Character Analysis
Miss Emily is an old-school Southern belle trapped by a society bent on forcing her to stay in her role...and an abusive father bent on forcing her to obey his will.
Aww...poor Miss Emily!
But Miss Emily is also a sociopath who kills her fiancee with rat poison, plays dress-up with his corpse until he starts to decompose, and then continues sleeping next to his moldering skeleton until she dies.
Oh. Poor Miss Emily?
Poor Miss Emily!
Let's first channel our energies on analyzing Miss Emily as a truly tragic figure.
As far as we know, Emily is an only child. (The story doesn't mention any siblings, and just like it never mentions her mother.) The narrator wants to emphasize just how much Emily was her father's daughter, and just how alone she was with him when he was alive. From all evidence, her father controlled her completely until his death, and even continued to control her from beyond the grave.
By separating her so severely from the rest of the town when he was alive, going as far as to make sure she didn't have any lovers or a husband, he set her up for a way of life that was impossible for her to escape. The bare sketch we have of her father shows a man who was unusually controlling, domineering, and capable of deep cruelty, even toward his only daughter.
In fact, it's suggested that Miss Emily's father is so abusive that Miss Emily develops Stockholm Syndrome. When he dies, Emily refuses to believe that he's gone—she almost forbids the townspeople from taking his body away.
She told them that her father was not dead. She did that for three days, with the ministers calling on her, and the doctors, trying to persuade her to let them dispose of the body. [...] We remembered all the young men her father had driven away, and we knew that with nothing left, she would have to cling to that which had robbed her, as people will. (2.13-14)
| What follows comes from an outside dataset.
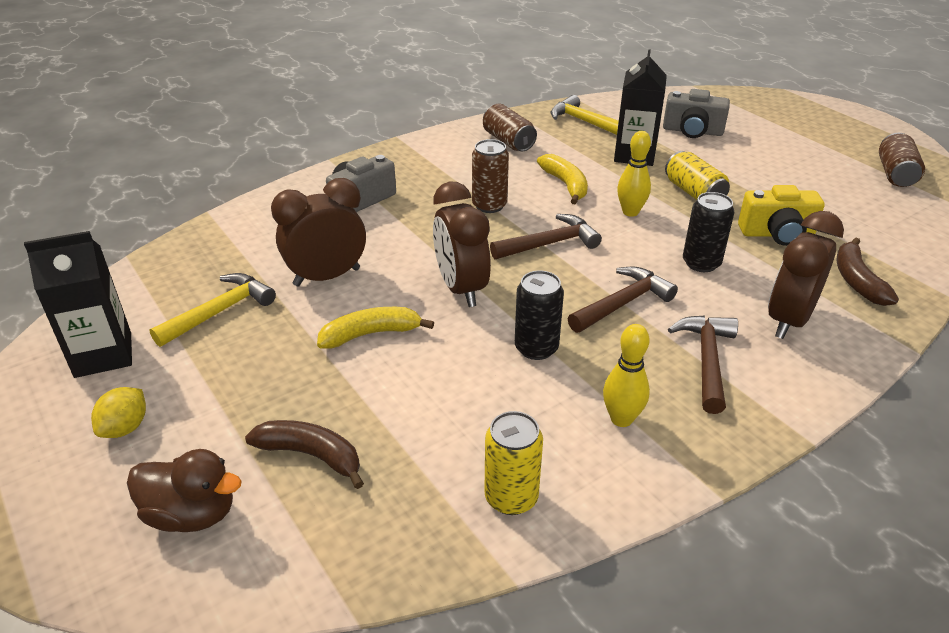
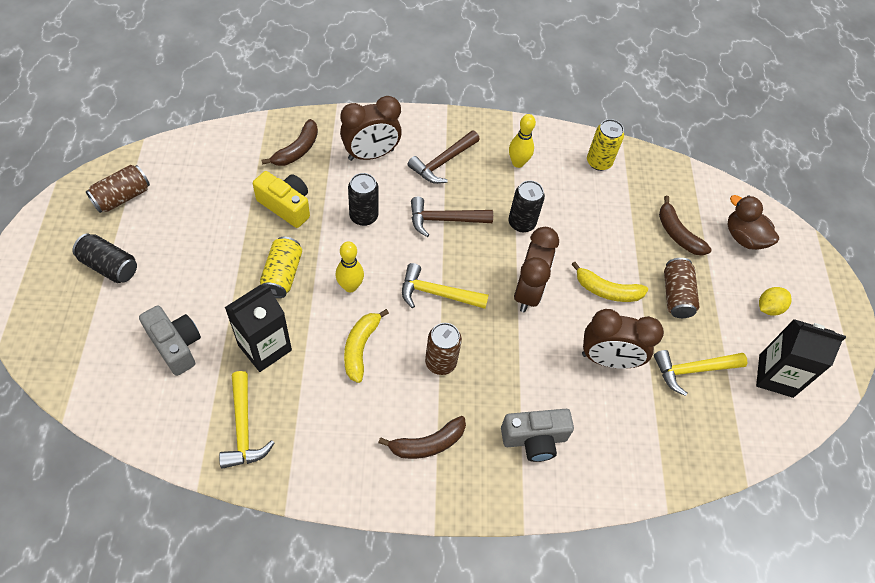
camera: 150 degrees left, 20 degrees up
(446, 165) = (427, 444): none -> brown banana
(508, 141) = (342, 445): brown can -> brown can (676, 295)
(549, 244) = (437, 293): brown hammer -> yellow hammer
(812, 141) = (109, 266): none -> black can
But her father isn't the only thing holding Miss Emily back. She's also constrained by the demands of society—a society that proclaims that women are weak and feeble and unable to defend for themselves. Had she lived in a more evolved society, the death of her abusive father could have meant freedom. But, bound as she is by the social mores of the turn-of-the-century South, she's expected to do one of three things: marry, live off of her inheritance, or kill herself.
Wow. What a choice.
Since she fails to marry, she's plunged into poverty. The town attempts a bit of generosity: they cook up a lie about how she doesn't owe taxes. This is nice...but check out the way the narrator reports this little white lie:
Only a man of Colonel Sartoris' generation and thought could have invented it, and only a woman could have believed it. (1.3)
Ouch.
See, even though the town is being nice, they're only being nice because it's unthinkable that a woman of Miss Emily's social stature get a job and support herself. If Miss Emily were allowed to work—besides hosting the odd china-painting class—she might not have gone so batty.
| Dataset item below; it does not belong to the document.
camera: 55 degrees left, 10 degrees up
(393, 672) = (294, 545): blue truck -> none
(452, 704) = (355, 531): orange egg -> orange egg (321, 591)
But instead the society essentially conspires to keep her indoors. Even when she has a flirtation with Homer Barron, everyone seems dismayed—it's not enough that Miss Emily marry, she has to marry a dude who's a well off as her. It gets worse, though: when Miss Emily is seen buying poison, the town thinks she might be planning on committing suicide...and they approve of this drastic action.
So the next day we all said, "She will kill herself"; and we said it would be the best thing. (4.1)
Wow. That's cold-blooded.
So to recap: Miss Emily is kept in isolation by an abusive father, kept out of the workforce and indoors by a restrictive society, pushed away from marrying a poorer man by her relatives and the townsfolk, and then (passively) encouraged to kill herself. No wonder she has a screw loose.
Poor Miss Emily?
But then again...we're talking about a woman who kills her fiancee and then continues to cuddle his rotting corpse for the next few decades. We're sympathetic, but there are limits to our sympathy.
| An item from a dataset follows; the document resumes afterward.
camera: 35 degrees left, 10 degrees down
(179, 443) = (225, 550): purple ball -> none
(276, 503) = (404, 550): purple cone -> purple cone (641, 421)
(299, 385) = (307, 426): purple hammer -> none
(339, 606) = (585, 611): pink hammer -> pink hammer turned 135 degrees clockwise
What's interesting when it comes to Miss Emily-as-crazed-killer is that the same societal sexism that drives the townsfolk to think it's "the best thing" that Miss Emily kill herself also allows her to literally get away with murder. After Homer Barron dies, a mysterious (and disgusting) smell starts coming from Miss Emily's house. Everyone seems to agree that it smells like a rotting body.
But rather than go investigate—even though a man has recently disappeared—the townsfolk decide to keep mum:
"Dammit, sir," Judge Stevens said, "will you accuse a lady to her face of smelling bad?" (2.9)
Yup. The only thing worse than the overpowering stench of decomposing flesh (coupled with the disappearance of a local figure) is insinuating that a lady smell like anything but roses.
Faulkner is no lightweight: he's not condemning or excusing Miss Emily. He knows it's much more powerful to write a deeply complex character—one who's equal parts homicidal maniac and abused captive—than it is to write either a straightforward saint or demon.
Ultimately, it's up to you to pass judgment on Miss Emily...that is, if you can make up your own mind whether she should be pitied or pilloried.